De overeenkomst moet volledig de grondrechten eerbiedigen en de beginselen in acht nemen die in het Handvest van de grondrechten van de Europese Unie (“het Handvest”) zijn neergelegd, inzonderheid het recht op eerbiediging van het privéleven en van het familie- en gezinsleven, conform artikel 7 van het Handvest, het recht op de bescherming van persoonsgegevens, conform artikel 8 van het Handvest, en het recht op een doeltreffende voorziening in rechte en op een onpartijdig gerecht, conform artikel 47 van het Handvest.
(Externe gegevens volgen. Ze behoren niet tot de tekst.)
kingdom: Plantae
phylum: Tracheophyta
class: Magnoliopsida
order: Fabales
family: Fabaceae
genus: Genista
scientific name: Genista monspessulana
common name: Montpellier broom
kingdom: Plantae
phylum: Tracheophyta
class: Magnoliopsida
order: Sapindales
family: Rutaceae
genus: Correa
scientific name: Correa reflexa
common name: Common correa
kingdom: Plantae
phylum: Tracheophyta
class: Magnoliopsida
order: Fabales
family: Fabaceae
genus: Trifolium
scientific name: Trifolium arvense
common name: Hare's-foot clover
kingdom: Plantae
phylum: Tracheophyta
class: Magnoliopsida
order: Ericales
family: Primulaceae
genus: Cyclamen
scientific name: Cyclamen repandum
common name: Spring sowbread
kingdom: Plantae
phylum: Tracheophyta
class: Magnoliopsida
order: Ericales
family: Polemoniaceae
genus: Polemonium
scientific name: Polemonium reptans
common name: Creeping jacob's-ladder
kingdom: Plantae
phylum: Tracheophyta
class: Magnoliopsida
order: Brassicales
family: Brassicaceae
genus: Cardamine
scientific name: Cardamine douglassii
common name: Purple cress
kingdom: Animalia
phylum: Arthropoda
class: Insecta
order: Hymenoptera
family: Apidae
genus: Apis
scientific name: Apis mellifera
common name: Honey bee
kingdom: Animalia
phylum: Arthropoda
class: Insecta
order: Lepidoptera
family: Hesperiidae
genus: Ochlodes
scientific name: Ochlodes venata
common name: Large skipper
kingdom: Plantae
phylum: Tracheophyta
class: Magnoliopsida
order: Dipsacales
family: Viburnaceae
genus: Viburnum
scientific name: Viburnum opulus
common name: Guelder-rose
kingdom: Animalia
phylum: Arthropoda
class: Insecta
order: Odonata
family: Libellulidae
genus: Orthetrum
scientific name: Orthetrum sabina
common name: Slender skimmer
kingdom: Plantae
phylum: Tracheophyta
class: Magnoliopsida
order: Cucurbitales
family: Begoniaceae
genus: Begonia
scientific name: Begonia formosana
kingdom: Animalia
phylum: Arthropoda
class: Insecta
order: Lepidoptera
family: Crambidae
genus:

De overeenkomst moet worden toegepast in overeenstemming met alle rechten en beginselen die in het Handvest zijn vastgelegd.

Tijdens de onderhandelingen over de overeenkomst of in ieder geval voordat de overeenkomst wordt gesloten, dient de Commissie de Europese Toezichthouder voor gegevensbescherming te raadplegen.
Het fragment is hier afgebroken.